Miles Goslett and Arthur Martin
Mail Online
August 16, 2010
'High target': There are fresh calls for an inquest into Dr David Kelly's death
A leading UN weapons inspector last night added his voice to the growing clamour for a full inquest into the death of Dr David Kelly.
Dr Richard Spertzel claimed Dr Kelly was on a ‘hitlist’ in the final years of his life.
The former head of the UN Biological Section, who worked closely with Dr Kelly in Iraq in the 1990s, has written to Attorney General Dominic Grieve about the ‘mysterious circumstances’ surrounding the death.
The weapons inspector’s body was found after he was unmasked as the source of a damaging BBC news report questioning the grounds for the Iraq war.
Officially, he took his own life.
Yesterday Dr Spertzel told the Mail that the British authorities were 'intentionally ignoring' the issue.
He believes that there is something 'fishy' and insisted that a coroner should examine the death as soon as possible.
His demands come 24 hours after nine of Britain's leading medical experts wrote an open letter to minsters demanding a full inquest.
Dr Spertzel said: 'I know that David, as well as myself and a couple of others, were on an Iraqi hitlist. In late 1997, we were told by the Russian embassy in Baghdad. I had no idea what it meant but apparently David and I were high on the priority list.'
He said he and Dr Kelly were told that they were 'numbers three and four' on the list during an inspection trip in Iraq.
'When it first happened I felt right away that David just being associated with the work he'd been doing for the UK government would have made him a high target,' Dr Spertzel said.
'The Iraqi intelligence service did not take kindly to such action so my first reaction [to Dr Kelly's death] was "we'd better watch our backs".'
No inquest has ever been held into Dr Kelly's death. Instead, a public inquiry chaired by Lord Hutton was set up to investigate the circumstances surrounding it.
Inquest call: Dr Richard Spertzel claims he and Dr Kelly were on a hitlist
The inquiry ruled that the 59-year-old committed suicide in woodland near his Oxfordshire home in July 2003 by cutting the ulnar artery in his wrist with a blunt pruning knife.

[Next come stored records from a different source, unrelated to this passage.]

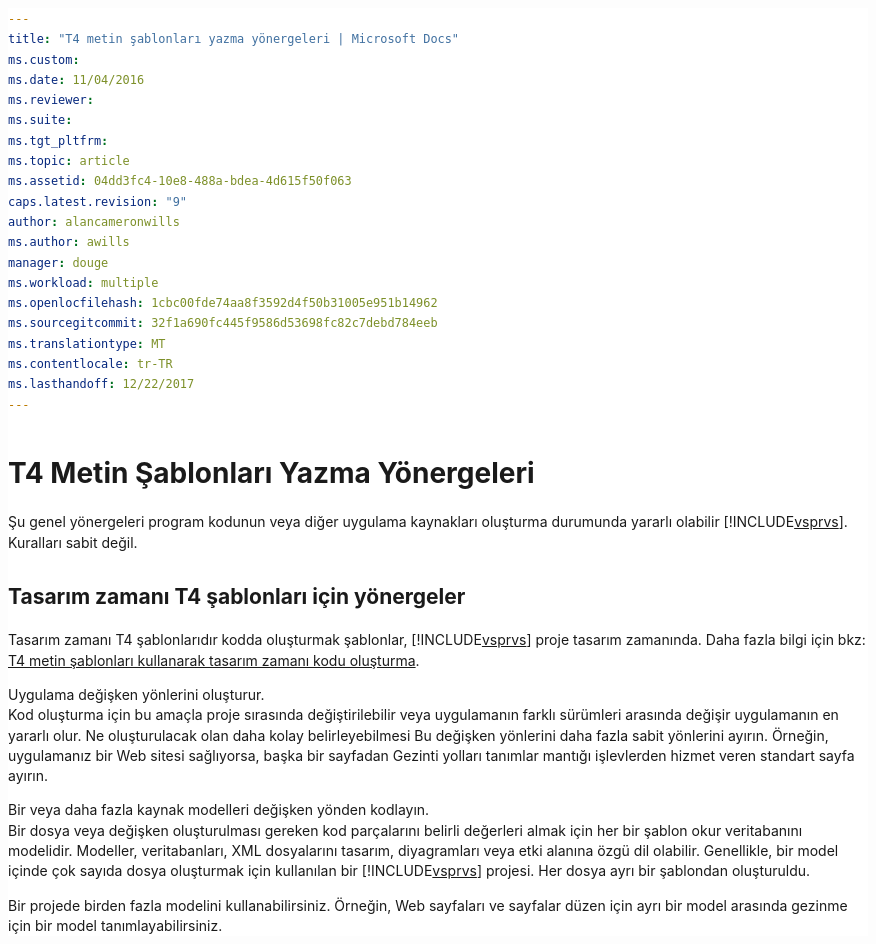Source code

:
 ```yaml
---
title: "T4 metin şablonları yazma yönergeleri | Microsoft Docs"
ms.custom: 
ms.date: 11/04/2016
ms.reviewer: 
ms.suite: 
ms.tgt_pltfrm: 
ms.topic: article
ms.assetid: 04dd3fc4-10e8-488a-bdea-4d615f50f063
caps.latest.revision: "9"
author: alancameronwills
ms.author: awills
manager: douge
ms.workload: multiple
ms.openlocfilehash: 1cbc00fde74aa8f3592d4f50b31005e951b14962
ms.sourcegitcommit: 32f1a690fc445f9586d53698fc82c7debd784eeb
ms.translationtype: MT
ms.contentlocale: tr-TR
ms.lasthandoff: 12/22/2017
---
```

# <a name="guidelines-for-writing-t4-text-templates"></a>T4 Metin Şablonları Yazma Yönergeleri
Şu genel yönergeleri program kodunun veya diğer uygulama kaynakları oluşturma durumunda yararlı olabilir [!INCLUDE[vsprvs](../code-quality/includes/vsprvs_md.md)]. Kuralları sabit değil.  
  
## <a name="guidelines-for-design-time-t4-templates"></a>Tasarım zamanı T4 şablonları için yönergeler  
 Tasarım zamanı T4 şablonlarıdır kodda oluşturmak şablonlar, [!INCLUDE[vsprvs](../code-quality/includes/vsprvs_md.md)] proje tasarım zamanında. Daha fazla bilgi için bkz: [T4 metin şablonları kullanarak tasarım zamanı kodu oluşturma](../modeling/design-time-code-generation-by-using-t4-text-templates.md).  
  
 Uygulama değişken yönlerini oluşturur.  
 Kod oluşturma için bu amaçla proje sırasında değiştirilebilir veya uygulamanın farklı sürümleri arasında değişir uygulamanın en yararlı olur. Ne oluşturulacak olan daha kolay belirleyebilmesi Bu değişken yönlerini daha fazla sabit yönlerini ayırın. Örneğin, uygulamanız bir Web sitesi sağlıyorsa, başka bir sayfadan Gezinti yolları tanımlar mantığı işlevlerden hizmet veren standart sayfa ayırın.  
  
 Bir veya daha fazla kaynak modelleri değişken yönden kodlayın.  
 Bir dosya veya değişken oluşturulması gereken kod parçalarını belirli değerleri almak için her bir şablon okur veritabanını modelidir. Modeller, veritabanları, XML dosyalarını tasarım, diyagramları veya etki alanına özgü dil olabilir. Genellikle, bir model içinde çok sayıda dosya oluşturmak için kullanılan bir [!INCLUDE[vsprvs](../code-quality/includes/vsprvs_md.md)] projesi. Her dosya ayrı bir şablondan oluşturuldu.  
  
 Bir projede birden fazla modelini kullanabilirsiniz. Örneğin, Web sayfaları ve sayfalar düzen için ayrı bir model arasında gezinme için bir model tanımlayabilirsiniz.  
  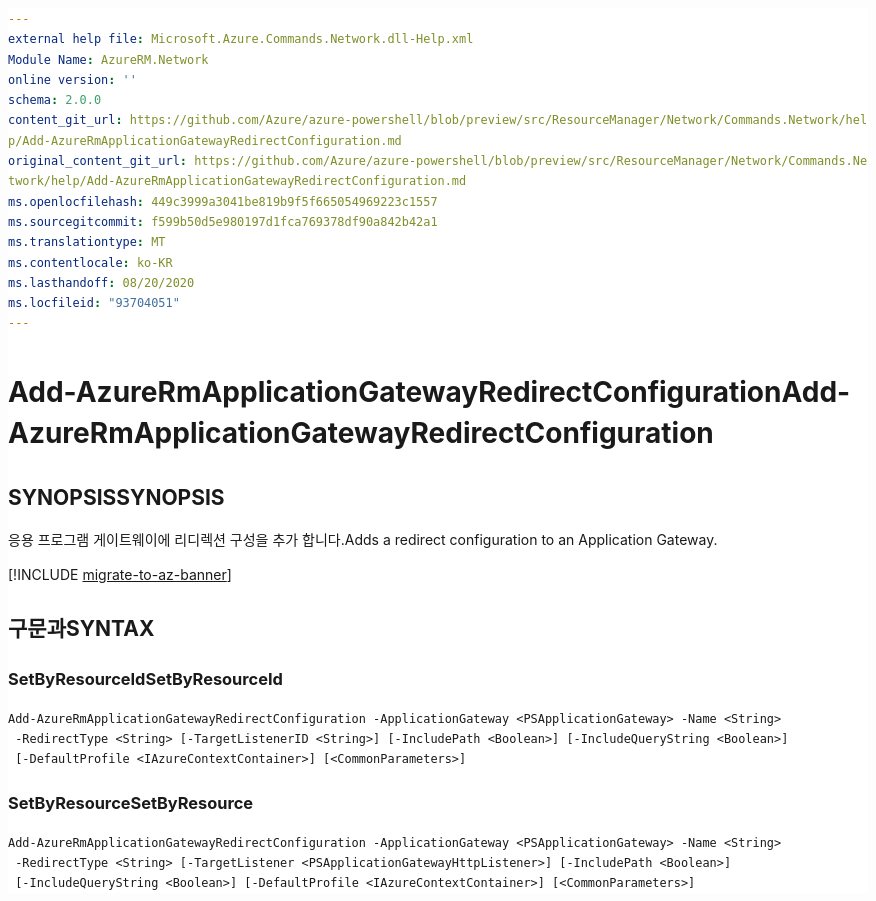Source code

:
 ```yaml
---
external help file: Microsoft.Azure.Commands.Network.dll-Help.xml
Module Name: AzureRM.Network
online version: ''
schema: 2.0.0
content_git_url: https://github.com/Azure/azure-powershell/blob/preview/src/ResourceManager/Network/Commands.Network/help/Add-AzureRmApplicationGatewayRedirectConfiguration.md
original_content_git_url: https://github.com/Azure/azure-powershell/blob/preview/src/ResourceManager/Network/Commands.Network/help/Add-AzureRmApplicationGatewayRedirectConfiguration.md
ms.openlocfilehash: 449c3999a3041be819b9f5f665054969223c1557
ms.sourcegitcommit: f599b50d5e980197d1fca769378df90a842b42a1
ms.translationtype: MT
ms.contentlocale: ko-KR
ms.lasthandoff: 08/20/2020
ms.locfileid: "93704051"
---
```

# <span data-ttu-id="38920-101">Add-AzureRmApplicationGatewayRedirectConfiguration</span><span class="sxs-lookup"><span data-stu-id="38920-101">Add-AzureRmApplicationGatewayRedirectConfiguration</span></span>

## <span data-ttu-id="38920-102">SYNOPSIS</span><span class="sxs-lookup"><span data-stu-id="38920-102">SYNOPSIS</span></span>
<span data-ttu-id="38920-103">응용 프로그램 게이트웨이에 리디렉션 구성을 추가 합니다.</span><span class="sxs-lookup"><span data-stu-id="38920-103">Adds a redirect configuration to an Application Gateway.</span></span>

[!INCLUDE [migrate-to-az-banner](../../includes/migrate-to-az-banner.md)]

## <span data-ttu-id="38920-104">구문과</span><span class="sxs-lookup"><span data-stu-id="38920-104">SYNTAX</span></span>

### <span data-ttu-id="38920-105">SetByResourceId</span><span class="sxs-lookup"><span data-stu-id="38920-105">SetByResourceId</span></span>
```
Add-AzureRmApplicationGatewayRedirectConfiguration -ApplicationGateway <PSApplicationGateway> -Name <String>
 -RedirectType <String> [-TargetListenerID <String>] [-IncludePath <Boolean>] [-IncludeQueryString <Boolean>]
 [-DefaultProfile <IAzureContextContainer>] [<CommonParameters>]
```

### <span data-ttu-id="38920-106">SetByResource</span><span class="sxs-lookup"><span data-stu-id="38920-106">SetByResource</span></span>
```
Add-AzureRmApplicationGatewayRedirectConfiguration -ApplicationGateway <PSApplicationGateway> -Name <String>
 -RedirectType <String> [-TargetListener <PSApplicationGatewayHttpListener>] [-IncludePath <Boolean>]
 [-IncludeQueryString <Boolean>] [-DefaultProfile <IAzureContextContainer>] [<CommonParameters>]
```
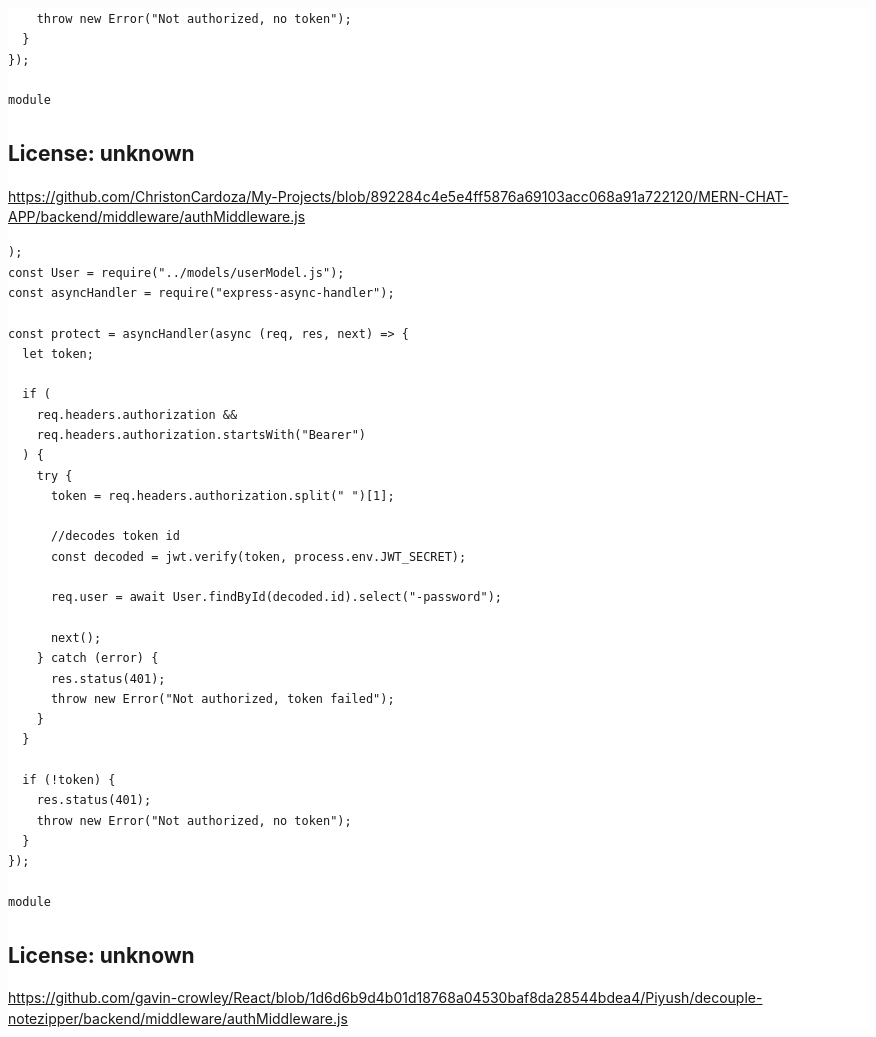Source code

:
 ```
    throw new Error("Not authorized, no token");
  }
});

module
```

## License: unknown

https://github.com/ChristonCardoza/My-Projects/blob/892284c4e5e4ff5876a69103acc068a91a722120/MERN-CHAT-APP/backend/middleware/authMiddleware.js

```
);
const User = require("../models/userModel.js");
const asyncHandler = require("express-async-handler");

const protect = asyncHandler(async (req, res, next) => {
  let token;

  if (
    req.headers.authorization &&
    req.headers.authorization.startsWith("Bearer")
  ) {
    try {
      token = req.headers.authorization.split(" ")[1];

      //decodes token id
      const decoded = jwt.verify(token, process.env.JWT_SECRET);

      req.user = await User.findById(decoded.id).select("-password");

      next();
    } catch (error) {
      res.status(401);
      throw new Error("Not authorized, token failed");
    }
  }

  if (!token) {
    res.status(401);
    throw new Error("Not authorized, no token");
  }
});

module
```

## License: unknown

https://github.com/gavin-crowley/React/blob/1d6d6b9d4b01d18768a04530baf8da28544bdea4/Piyush/decouple-notezipper/backend/middleware/authMiddleware.js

Dr Spertzel, who is based in Washington where he continues to write and lecture on biological weapons, said: 'My concern about David Kelly's death is exactly what the doctors are saying now - that is, it's virtually impossible to commit suicide by slashing your wrist in that way.
'It just doesn't make sense. It seems to me that they [the British authorities] are intentionally ignoring all this. Something's fishy.'
Yesterday some of the doctors who wrote to ministers demanded an end to the shroud of secrecy over the death.
They want the official post-mortem results to be made public and for witnesses to give evidence under oath.
Concern over the cause of death has been mounting after it emerged in January that all medical and scientific records, including the post-mortem report and photographs of the body, were secretly classified for 70 years in 2004.
Sir Barry Jackson, past president of the British Academy of Forensic Science and one of the doctors who wrote to ministers, said yesterday: 'In my experience from 30 years as a practising surgeon I find it difficult to agree with the cause of death as listed on his death certificate.'
Another, Dr Elizabeth Driver, a solicitor and Fellow of the Royal College of Pathologists, added: 'As a pathologist I cannot understand how Dr Kelly could have died from blood loss of a severed ulnar artery. It makes no medical sense. Little is known about the medical facts because the post-mortem has been kept secret.
'There are obvious questions which were not addressed in the inquiry.'
Doubts over the official version of his death have previously been raised by Mai Pederson, a U.S. Air Force linguist who served in Iraq with Dr Kelly's weapons inspection team.
She said he had a painful elbow injury which meant his hand was too weak to cut a steak.
He would have to have been a 'contortionist' to have killed himself in the way the Hutton Inquiry claimed, she said.
She also said he had a disorder that made it difficult to swallow pills, undermining Lord Hutton's claims that he took some himself.